INFORMATION SHOWN section start
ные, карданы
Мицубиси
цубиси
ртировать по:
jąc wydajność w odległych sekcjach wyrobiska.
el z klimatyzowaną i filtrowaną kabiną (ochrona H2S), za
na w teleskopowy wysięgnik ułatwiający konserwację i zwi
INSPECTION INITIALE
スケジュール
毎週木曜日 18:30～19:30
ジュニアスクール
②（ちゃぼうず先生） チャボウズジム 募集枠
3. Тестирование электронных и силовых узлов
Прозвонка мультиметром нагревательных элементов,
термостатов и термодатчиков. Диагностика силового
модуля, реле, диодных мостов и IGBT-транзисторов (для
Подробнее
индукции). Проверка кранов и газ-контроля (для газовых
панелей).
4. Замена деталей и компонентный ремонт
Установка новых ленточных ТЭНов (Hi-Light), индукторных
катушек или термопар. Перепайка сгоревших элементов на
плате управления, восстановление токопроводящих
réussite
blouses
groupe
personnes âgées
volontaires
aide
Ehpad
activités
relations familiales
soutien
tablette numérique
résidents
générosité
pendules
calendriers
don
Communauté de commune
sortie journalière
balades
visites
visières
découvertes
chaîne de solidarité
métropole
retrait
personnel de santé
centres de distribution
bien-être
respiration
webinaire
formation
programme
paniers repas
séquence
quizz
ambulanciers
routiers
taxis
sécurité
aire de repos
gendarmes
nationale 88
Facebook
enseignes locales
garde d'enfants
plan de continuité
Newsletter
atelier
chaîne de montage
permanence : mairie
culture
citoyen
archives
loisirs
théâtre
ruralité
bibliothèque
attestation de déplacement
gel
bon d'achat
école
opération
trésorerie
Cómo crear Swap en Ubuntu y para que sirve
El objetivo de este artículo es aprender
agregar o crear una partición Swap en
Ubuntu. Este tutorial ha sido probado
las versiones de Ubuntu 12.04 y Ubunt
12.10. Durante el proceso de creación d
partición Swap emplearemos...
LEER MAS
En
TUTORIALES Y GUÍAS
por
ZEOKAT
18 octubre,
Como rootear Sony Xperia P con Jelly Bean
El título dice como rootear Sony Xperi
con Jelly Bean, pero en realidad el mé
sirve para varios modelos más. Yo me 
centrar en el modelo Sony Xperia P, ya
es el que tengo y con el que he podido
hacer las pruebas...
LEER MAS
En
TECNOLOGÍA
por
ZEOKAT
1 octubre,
INFORMATION SHOWN section end
Each line of the records should be transcribed without change.

> **WRITTEN REPLY**:
ные, карданы
Мицубиси
цубиси
ртировать по:
jąc wydajność w odległych sekcjach wyrobiska.
el z klimatyzowaną i filtrowaną kabiną (ochrona H2S), za
na w teleskopowy wysięgnik ułatwiający konserwację i zwi
INSPECTION INITIALE
スケジュール
毎週木曜日 18:30～19:30
ジュニアスクール
②（ちゃぼうず先生） チャボウズジム 募集枠
3. Тестирование электронных и силовых узлов
Прозвонка мультиметром нагревательных элементов,
термостатов и термодатчиков. Диагностика силового
модуля, реле, диодных мостов и IGBT-транзисторов (для
Подробнее
индукции). Проверка кранов и газ-контроля (для газовых
панелей).
4. Замена деталей и компонентный ремонт
Установка новых ленточных ТЭНов (Hi-Light), индукторных
катушек или термопар. Перепайка сгоревших элементов на
плате управления, восстановление токопроводящих
réussite
blouses
groupe
personnes âgées
volontaires
aide
Ehpad
activités
relations familiales
soutien
tablette numérique
résidents
générosité
pendules
calendriers
don
Communauté de commune
sortie journalière
balades
visites
visières
découvertes
chaîne de solidarité
métropole
retrait
personnel de santé
centres de distribution
bien-être
respiration
webinaire
formation
programme
paniers repas
séquence
quizz
ambulanciers
routiers
taxis
sécurité
aire de repos
gendarmes
nationale 88
Facebook
enseignes locales
garde d'enfants
plan de continuité
Newsletter
atelier
chaîne de montage
permanence : mairie
culture
citoyen
archives
loisirs
théâtre
ruralité
bibliothèque
attestation de déplacement
gel
bon d'achat
école
opération
trésorerie
Cómo crear Swap en Ubuntu y para que sirve
El objetivo de este artículo es aprender
agregar o crear una partición Swap en
Ubuntu. Este tutorial ha sido probado
las versiones de Ubuntu 12.04 y Ubunt
12.10. Durante el proceso de creación d
partición Swap emplearemos...
LEER MAS
En
TUTORIALES Y GUÍAS
por
ZEOKAT
18 octubre,
Como rootear Sony Xperia P con Jelly Bean
El título dice como rootear Sony Xperi
con Jelly Bean, pero en realidad el mé
sirve para varios modelos más. Yo me 
centrar en el modelo Sony Xperia P, ya
es el que tengo y con el que he podido
hacer las pruebas...
LEER MAS
En
TECNOLOGÍA
por
ZEOKAT
1 octubre,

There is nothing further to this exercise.